Other Grains and Oilseeds

  • Corn +2.50, Soybeans +7.25, Matif canola -3.25
  • Corn, soybeans and products rebounded after heavy post-WASDE selling, helped by bargain hunting and confirmation of strong nearby usage.
  • US corn drew support from relative price competitiveness versus other origins, record ethanol production at 1.196m b/d, and steady export interest, including reported sales to South Korea.
  • Stocks rose alongside output, but usage strength muted the negative read.
  • Attention turns to CONAB, where Brazil’s corn crop is expected to be revised higher toward 139.9m tons, and to US export sales expectations near 1m tons following last week’s marketing-year low.
  • Soybeans held gains with early support from bean oil and later from meal, though crush margins eased.
  • Brazil remains the dominant theme, with CONAB likely to lift soybean output to around 179.2m tons and January exports tracking toward record levels despite the harvest only just beginning.
  • China’s 2025 soybean imports hit a record 111.8m tons, reinforcing demand resilience, though near-term price outlook remains capped unless South American weather deteriorates later in Jan/Feb.
  • In vegoils, Indonesia’s decision to stick with B40 biodiesel eased supply concerns, pressuring palm oil and spilling into broader oilseed sentiment.

 

Macro

  • Aud 0.6684, Dow -104.21, Crude +1.16
  • Macro remains a key overlay for ag markets, with risk assets generally supported but volatility elevated.
  • US data showed healthy consumption momentum, with November retail sales up 0.6% m/m and control group sales pointing to solid Q4 growth, while PPI indicated no meaningful pipeline inflation pressure.
  • Fed commentary leaned cautiously dovish, with officials expressing optimism that inflation is tracking toward 2% on a run-rate basis and suggesting scope for modest rate adjustments later in the year, alongside comments that deregulation could lift productivity and weigh on prices.
  • Equity markets absorbed the data positively, while energy was choppy amid geopolitical uncertainty.
  • Iran remained a central risk point, with warnings around retaliation against US bases in the region and implications for shipping, insurance, and trade flows, even as late headlines hinted at reduced immediate escalation.
  • Trade policy uncertainty also lingered, with tariffs, USMCA rhetoric, and global trade balances feeding into the broader risk narrative.

Local

  • Bids were stronger in the west yesterday, with canola pushing back towards the $800 level, bid $795; APW was $320 and strength in barley continued, trading around $320.
  • Through the east, bids were $15 higher for canola around $750, wheat was $325 and barley $305 track Geelong.

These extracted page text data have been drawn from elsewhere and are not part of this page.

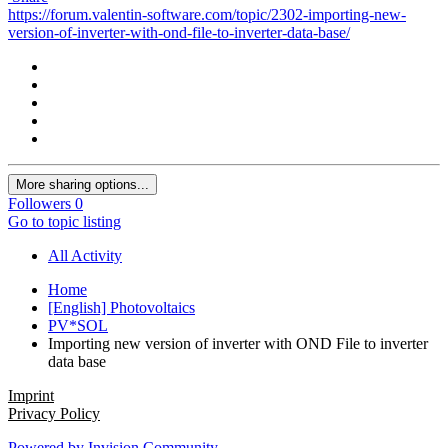
https://forum.valentin-software.com/topic/2302-importing-new-
version-of-inverter-with-ond-file-to-inverter-data-base/
More sharing options...
Followers
0
Go to topic listing
All Activity
Home
[English] Photovoltaics
PV*SOL
Importing new version of inverter with OND File to inverter
data base
Imprint
Privacy Policy
Powered by Invision Community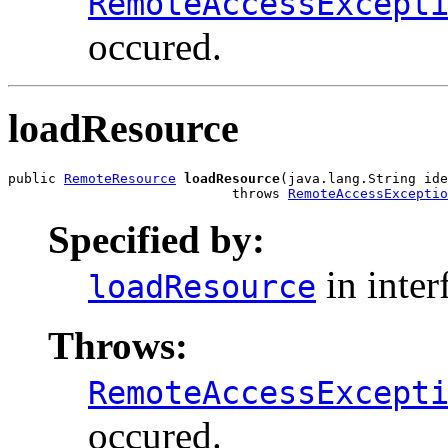
RemoteAccessExcept
occured.
loadResource
public 
RemoteResource
loadResource
(java.lang.String ide
                            throws 
RemoteAccessExceptio
Specified by:
in inter
loadResource
Throws:
RemoteAccessExcept
occured.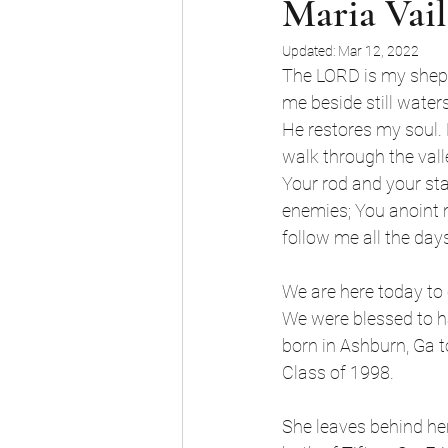
Maria Vail
Updated:
Mar 12, 2022
The LORD is my sheph
me beside still waters
He restores my soul. 
walk through the valle
Your rod and your sta
enemies; You anoint 
follow me all the days
We are here today to 
We were blessed to ha
born in Ashburn, Ga 
Class of 1998. 
She leaves behind her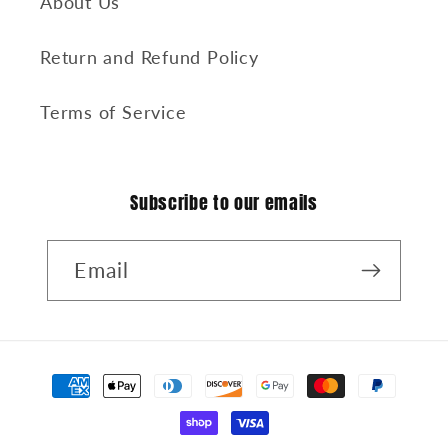
About Us
Return and Refund Policy
Terms of Service
Subscribe to our emails
Email
Payment
methods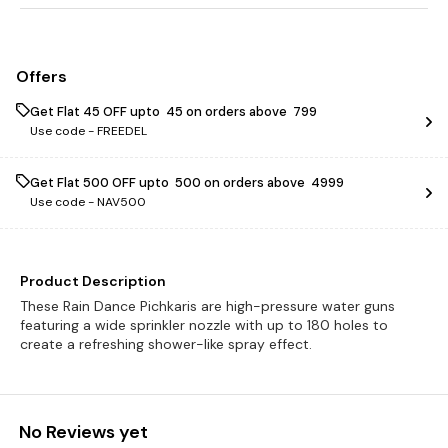
Offers
Get Flat ₹45 OFF upto ₹ 45 on orders above ₹ 799
Use code -
FREEDEL
Get Flat ₹500 OFF upto ₹ 500 on orders above ₹ 4999
Use code -
NAV500
Product Description
These Rain Dance Pichkaris are high-pressure water guns
featuring a wide sprinkler nozzle with up to 180 holes to
create a refreshing shower-like spray effect.
No Reviews yet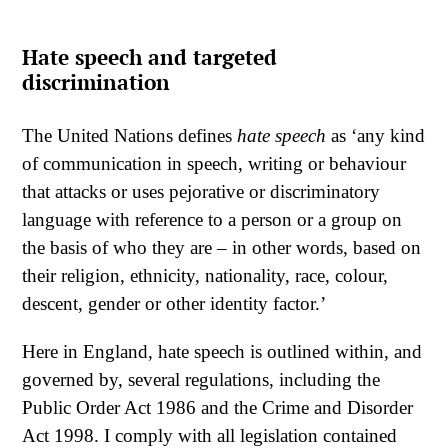
Hate speech and targeted
discrimination
The United Nations defines
hate speech
as ‘any kind
of communication in speech, writing or behaviour
that attacks or uses pejorative or discriminatory
language with reference to a person or a group on
the basis of who they are – in other words, based on
their religion, ethnicity, nationality, race, colour,
descent, gender or other identity factor.’
Here in England, hate speech is outlined within, and
governed by, several regulations, including the
Public Order Act 1986 and the Crime and Disorder
Act 1998. I comply with all legislation contained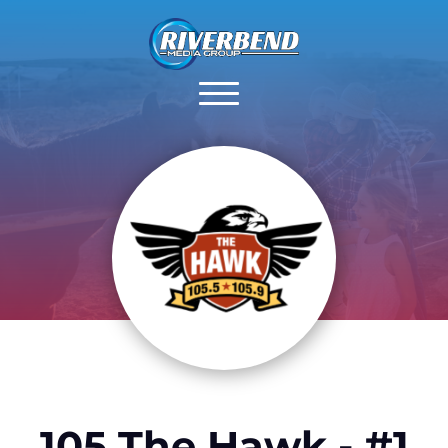
105 The Hawk - #1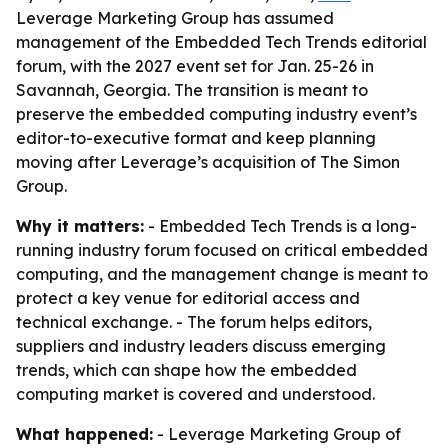
Leverage Marketing Group has assumed
management of the Embedded Tech Trends editorial
forum, with the 2027 event set for Jan. 25-26 in
Savannah, Georgia. The transition is meant to
preserve the embedded computing industry event’s
editor-to-executive format and keep planning
moving after Leverage’s acquisition of The Simon
Group.
Why it matters:
- Embedded Tech Trends is a long-
running industry forum focused on critical embedded
computing, and the management change is meant to
protect a key venue for editorial access and
technical exchange. - The forum helps editors,
suppliers and industry leaders discuss emerging
trends, which can shape how the embedded
computing market is covered and understood.
What happened:
- Leverage Marketing Group of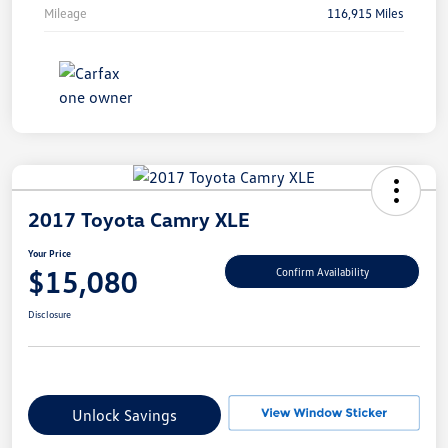
Mileage
116,915 Miles
2017 Toyota Camry XLE
Your Price
$15,080
Confirm Availability
Disclosure
Unlock Savings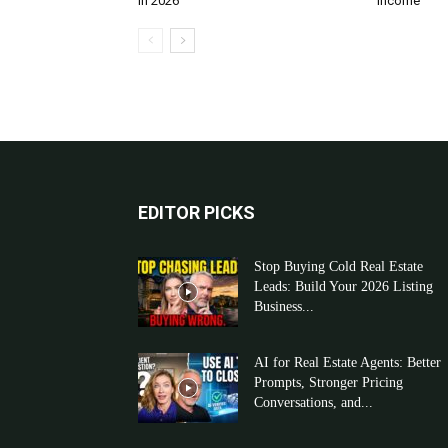
in 2026
Income
EDITOR PICKS
Stop Buying Cold Real Estate
Leads: Build Your 2026 Listing
Business...
AI for Real Estate Agents: Better
Prompts, Stronger Pricing
Conversations, and...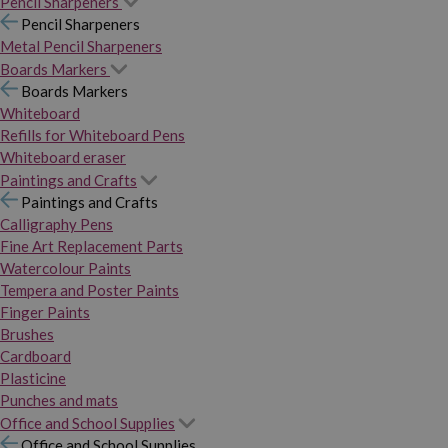
Pencil Sharpeners
Pencil Sharpeners
Metal Pencil Sharpeners
Boards Markers
Boards Markers
Whiteboard
Refills for Whiteboard Pens
Whiteboard eraser
Paintings and Crafts
Paintings and Crafts
Calligraphy Pens
Fine Art Replacement Parts
Watercolour Paints
Tempera and Poster Paints
Finger Paints
Brushes
Cardboard
Plasticine
Punches and mats
Office and School Supplies
Office and School Supplies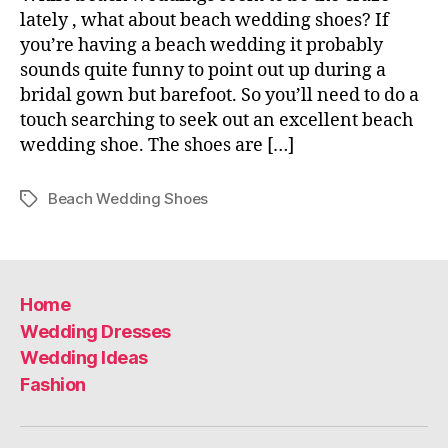
lately , what about beach wedding shoes? If
you’re having a beach wedding it probably
sounds quite funny to point out up during a
bridal gown but barefoot. So you’ll need to do a
touch searching to seek out an excellent beach
wedding shoe. The shoes are […]
Beach Wedding Shoes
Tags
Home
Wedding Dresses
Wedding Ideas
Fashion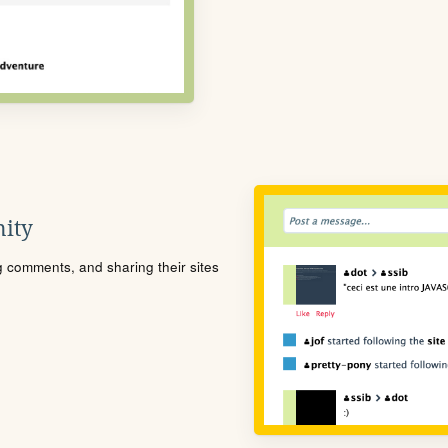
ity
ng comments, and sharing their sites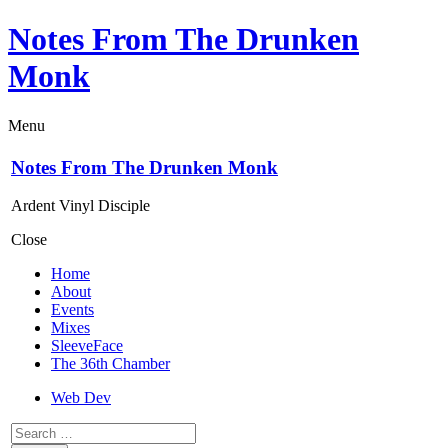
Notes From The Drunken
Monk
Menu
Notes From The Drunken Monk
Ardent Vinyl Disciple
Close
Home
About
Events
Mixes
SleeveFace
The 36th Chamber
Web Dev
Search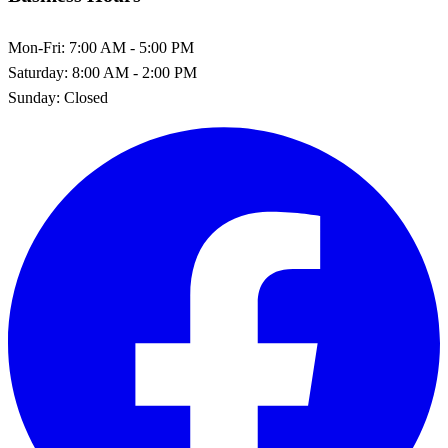
Mon-Fri:
7:00 AM - 5:00 PM
Saturday:
8:00 AM - 2:00 PM
Sunday:
Closed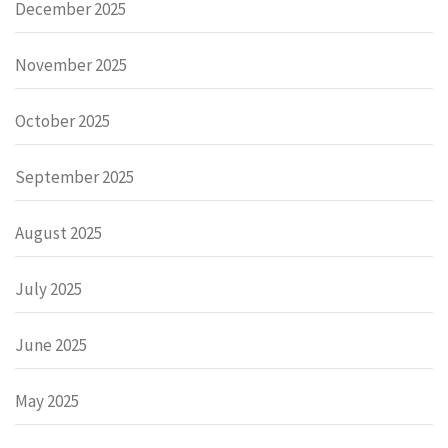
December 2025
November 2025
October 2025
September 2025
August 2025
July 2025
June 2025
May 2025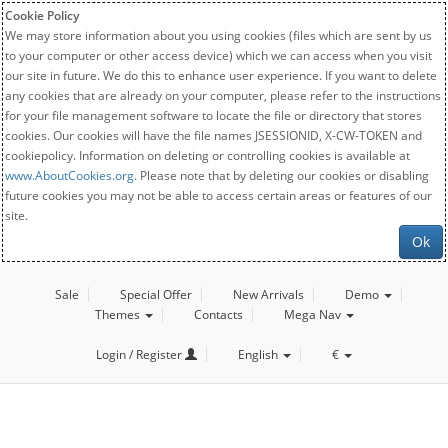
Cookie Policy
We may store information about you using cookies (files which are sent by us
to your computer or other access device) which we can access when you visit
our site in future. We do this to enhance user experience. If you want to delete
any cookies that are already on your computer, please refer to the instructions
for your file management software to locate the file or directory that stores
cookies. Our cookies will have the file names JSESSIONID, X-CW-TOKEN and
cookiepolicy. Information on deleting or controlling cookies is available at
www.AboutCookies.org
. Please note that by deleting our cookies or disabling
future cookies you may not be able to access certain areas or features of our
site.
Ok
Sale
Special Offer
New Arrivals
Demo
Themes
Contacts
Mega Nav
Login / Register
English
€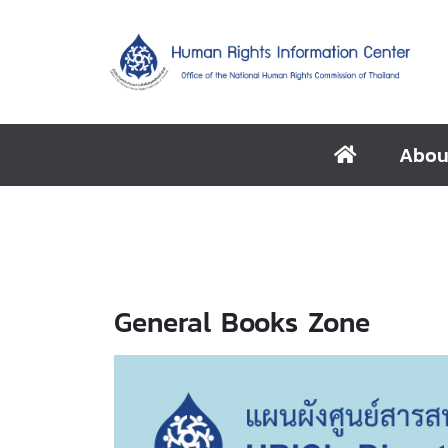
Abou
General Books Zone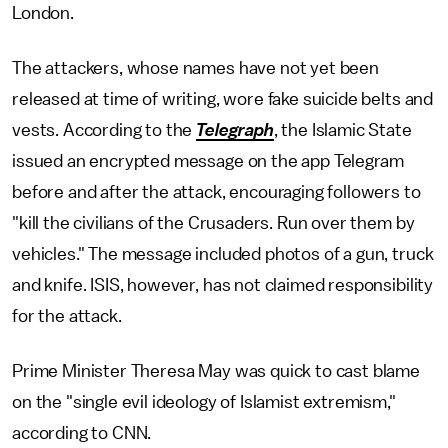
London.
The attackers, whose names have not yet been
released at time of writing, wore fake suicide belts and
vests. According to the
Telegraph
, the Islamic State
issued an encrypted message on the app Telegram
before and after the attack, encouraging followers to
"kill the civilians of the Crusaders. Run over them by
vehicles." The message included photos of a gun, truck
and knife. ISIS, however, has not claimed responsibility
for the attack.
Prime Minister Theresa May was quick to cast blame
on the "single evil ideology of Islamist extremism,"
according to CNN.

There are still a few small wheat shorts out there, with prompt ASW bid $345–350 into Geelong/Melbourne as grower liquidity remains slow.
  • Lentils have rallied $30–40 from recent lows, with Indian buyers re-engaging and bulk shipments now looking to be filled. Weather concerns in Indian lentil regions and the absence of tariffs have buyers back in the market for Australian pulses.
  • Interesting to note: Wool passed-in rates have collapsed to sub-1% at the first 2026 auctions as tight Merino supply and steady Chinese demand pushed prices sharply higher, with Merino clips jumping 80–100c/kg and low pipeline stocks now clearly underpinning the market.